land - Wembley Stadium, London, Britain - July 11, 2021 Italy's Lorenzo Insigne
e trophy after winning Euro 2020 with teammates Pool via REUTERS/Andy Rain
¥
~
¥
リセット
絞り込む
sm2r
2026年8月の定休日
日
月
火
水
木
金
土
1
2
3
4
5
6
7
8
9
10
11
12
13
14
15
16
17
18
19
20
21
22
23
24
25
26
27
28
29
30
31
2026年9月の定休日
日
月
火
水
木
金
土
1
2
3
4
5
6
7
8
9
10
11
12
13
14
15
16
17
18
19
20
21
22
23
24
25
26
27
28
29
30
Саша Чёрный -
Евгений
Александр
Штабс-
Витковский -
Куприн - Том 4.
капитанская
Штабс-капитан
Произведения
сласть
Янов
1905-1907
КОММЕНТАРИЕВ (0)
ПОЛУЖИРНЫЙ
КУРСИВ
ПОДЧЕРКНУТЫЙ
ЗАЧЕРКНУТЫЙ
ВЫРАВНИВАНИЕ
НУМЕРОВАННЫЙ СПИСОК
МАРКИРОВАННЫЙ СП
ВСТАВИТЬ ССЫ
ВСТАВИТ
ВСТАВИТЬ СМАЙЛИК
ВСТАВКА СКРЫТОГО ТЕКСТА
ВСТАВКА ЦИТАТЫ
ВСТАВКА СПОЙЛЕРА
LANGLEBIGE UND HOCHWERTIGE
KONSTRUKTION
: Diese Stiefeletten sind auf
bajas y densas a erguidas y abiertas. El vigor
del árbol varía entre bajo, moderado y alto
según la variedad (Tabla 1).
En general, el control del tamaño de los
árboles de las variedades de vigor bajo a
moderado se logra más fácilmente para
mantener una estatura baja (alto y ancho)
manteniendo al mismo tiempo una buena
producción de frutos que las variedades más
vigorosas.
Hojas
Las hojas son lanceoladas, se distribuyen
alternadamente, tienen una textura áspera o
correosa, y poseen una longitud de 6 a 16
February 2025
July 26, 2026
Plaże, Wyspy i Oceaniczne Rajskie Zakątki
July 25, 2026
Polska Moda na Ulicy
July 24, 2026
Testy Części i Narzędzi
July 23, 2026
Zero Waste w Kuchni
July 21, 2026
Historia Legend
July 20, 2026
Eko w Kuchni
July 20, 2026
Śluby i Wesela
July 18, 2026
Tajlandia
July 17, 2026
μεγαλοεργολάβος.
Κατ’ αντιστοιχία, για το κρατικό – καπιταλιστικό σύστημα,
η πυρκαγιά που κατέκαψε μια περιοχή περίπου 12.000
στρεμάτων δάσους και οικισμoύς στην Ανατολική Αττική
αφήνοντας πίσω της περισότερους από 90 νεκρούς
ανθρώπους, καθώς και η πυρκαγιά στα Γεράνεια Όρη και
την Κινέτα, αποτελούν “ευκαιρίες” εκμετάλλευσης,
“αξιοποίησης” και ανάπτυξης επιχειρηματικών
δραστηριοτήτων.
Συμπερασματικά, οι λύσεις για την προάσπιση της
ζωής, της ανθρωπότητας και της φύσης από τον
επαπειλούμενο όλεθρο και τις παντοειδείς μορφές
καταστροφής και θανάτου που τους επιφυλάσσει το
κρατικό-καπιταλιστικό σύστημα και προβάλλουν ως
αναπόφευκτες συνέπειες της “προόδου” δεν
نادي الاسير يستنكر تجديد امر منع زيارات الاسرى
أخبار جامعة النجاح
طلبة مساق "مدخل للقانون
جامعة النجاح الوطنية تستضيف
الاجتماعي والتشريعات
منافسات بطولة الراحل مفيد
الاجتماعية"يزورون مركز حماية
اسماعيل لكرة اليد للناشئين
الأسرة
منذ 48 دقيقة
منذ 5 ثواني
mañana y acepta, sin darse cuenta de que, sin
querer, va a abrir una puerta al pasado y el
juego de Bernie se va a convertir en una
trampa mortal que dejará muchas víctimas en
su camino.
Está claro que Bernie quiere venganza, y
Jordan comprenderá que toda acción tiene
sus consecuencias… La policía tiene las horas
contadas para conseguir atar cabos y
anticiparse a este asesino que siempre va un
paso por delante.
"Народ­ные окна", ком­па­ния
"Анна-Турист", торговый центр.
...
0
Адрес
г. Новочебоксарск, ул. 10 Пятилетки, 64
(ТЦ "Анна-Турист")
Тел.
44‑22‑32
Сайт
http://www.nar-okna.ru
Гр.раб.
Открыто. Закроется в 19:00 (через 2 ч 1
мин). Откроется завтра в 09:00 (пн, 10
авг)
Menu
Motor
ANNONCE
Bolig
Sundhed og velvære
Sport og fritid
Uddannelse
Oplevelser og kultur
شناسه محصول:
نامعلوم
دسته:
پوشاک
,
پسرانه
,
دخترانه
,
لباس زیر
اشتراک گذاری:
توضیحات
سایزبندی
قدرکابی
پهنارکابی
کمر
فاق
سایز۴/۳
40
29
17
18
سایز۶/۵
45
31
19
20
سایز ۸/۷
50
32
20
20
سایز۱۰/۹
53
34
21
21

(Exercise prompt):
Reproduce every one of the lines above without changing anything.

(Answer for the task):
land - Wembley Stadium, London, Britain - July 11, 2021 Italy's Lorenzo Insigne
e trophy after winning Euro 2020 with teammates Pool via REUTERS/Andy Rain
¥
~
¥
リセット
絞り込む
sm2r
2026年8月の定休日
日
月
火
水
木
金
土
1
2
3
4
5
6
7
8
9
10
11
12
13
14
15
16
17
18
19
20
21
22
23
24
25
26
27
28
29
30
31
2026年9月の定休日
日
月
火
水
木
金
土
1
2
3
4
5
6
7
8
9
10
11
12
13
14
15
16
17
18
19
20
21
22
23
24
25
26
27
28
29
30
Саша Чёрный -
Евгений
Александр
Штабс-
Витковский -
Куприн - Том 4.
капитанская
Штабс-капитан
Произведения
сласть
Янов
1905-1907
КОММЕНТАРИЕВ (0)
ПОЛУЖИРНЫЙ
КУРСИВ
ПОДЧЕРКНУТЫЙ
ЗАЧЕРКНУТЫЙ
ВЫРАВНИВАНИЕ
НУМЕРОВАННЫЙ СПИСОК
МАРКИРОВАННЫЙ СП
ВСТАВИТЬ ССЫ
ВСТАВИТ
ВСТАВИТЬ СМАЙЛИК
ВСТАВКА СКРЫТОГО ТЕКСТА
ВСТАВКА ЦИТАТЫ
ВСТАВКА СПОЙЛЕРА
LANGLEBIGE UND HOCHWERTIGE
KONSTRUKTION
: Diese Stiefeletten sind auf
bajas y densas a erguidas y abiertas. El vigor
del árbol varía entre bajo, moderado y alto
según la variedad (Tabla 1).
En general, el control del tamaño de los
árboles de las variedades de vigor bajo a
moderado se logra más fácilmente para
mantener una estatura baja (alto y ancho)
manteniendo al mismo tiempo una buena
producción de frutos que las variedades más
vigorosas.
Hojas
Las hojas son lanceoladas, se distribuyen
alternadamente, tienen una textura áspera o
correosa, y poseen una longitud de 6 a 16
February 2025
July 26, 2026
Plaże, Wyspy i Oceaniczne Rajskie Zakątki
July 25, 2026
Polska Moda na Ulicy
July 24, 2026
Testy Części i Narzędzi
July 23, 2026
Zero Waste w Kuchni
July 21, 2026
Historia Legend
July 20, 2026
Eko w Kuchni
July 20, 2026
Śluby i Wesela
July 18, 2026
Tajlandia
July 17, 2026
μεγαλοεργολάβος.
Κατ’ αντιστοιχία, για το κρατικό – καπιταλιστικό σύστημα,
η πυρκαγιά που κατέκαψε μια περιοχή περίπου 12.000
στρεμάτων δάσους και οικισμoύς στην Ανατολική Αττική
αφήνοντας πίσω της περισότερους από 90 νεκρούς
ανθρώπους, καθώς και η πυρκαγιά στα Γεράνεια Όρη και
την Κινέτα, αποτελούν “ευκαιρίες” εκμετάλλευσης,
“αξιοποίησης” και ανάπτυξης επιχειρηματικών
δραστηριοτήτων.
Συμπερασματικά, οι λύσεις για την προάσπιση της
ζωής, της ανθρωπότητας και της φύσης από τον
επαπειλούμενο όλεθρο και τις παντοειδείς μορφές
καταστροφής και θανάτου που τους επιφυλάσσει το
κρατικό-καπιταλιστικό σύστημα και προβάλλουν ως
αναπόφευκτες συνέπειες της “προόδου” δεν
نادي الاسير يستنكر تجديد امر منع زيارات الاسرى
أخبار جامعة النجاح
طلبة مساق "مدخل للقانون
جامعة النجاح الوطنية تستضيف
الاجتماعي والتشريعات
منافسات بطولة الراحل مفيد
الاجتماعية"يزورون مركز حماية
اسماعيل لكرة اليد للناشئين
الأسرة
منذ 48 دقيقة
منذ 5 ثواني
mañana y acepta, sin darse cuenta de que, sin
querer, va a abrir una puerta al pasado y el
juego de Bernie se va a convertir en una
trampa mortal que dejará muchas víctimas en
su camino.
Está claro que Bernie quiere venganza, y
Jordan comprenderá que toda acción tiene
sus consecuencias… La policía tiene las horas
contadas para conseguir atar cabos y
anticiparse a este asesino que siempre va un
paso por delante.
"Народ­ные окна", ком­па­ния
"Анна-Турист", торговый центр.
...
0
Адрес
г. Новочебоксарск, ул. 10 Пятилетки, 64
(ТЦ "Анна-Турист")
Тел.
44‑22‑32
Сайт
http://www.nar-okna.ru
Гр.раб.
Открыто. Закроется в 19:00 (через 2 ч 1
мин). Откроется завтра в 09:00 (пн, 10
авг)
Menu
Motor
ANNONCE
Bolig
Sundhed og velvære
Sport og fritid
Uddannelse
Oplevelser og kultur
شناسه محصول:
نامعلوم
دسته:
پوشاک
,
پسرانه
,
دخترانه
,
لباس زیر
اشتراک گذاری:
توضیحات
سایزبندی
قدرکابی
پهنارکابی
کمر
فاق
سایز۴/۳
40
29
17
18
سایز۶/۵
45
31
19
20
سایز ۸/۷
50
32
20
20
سایز۱۰/۹
53
34
21
21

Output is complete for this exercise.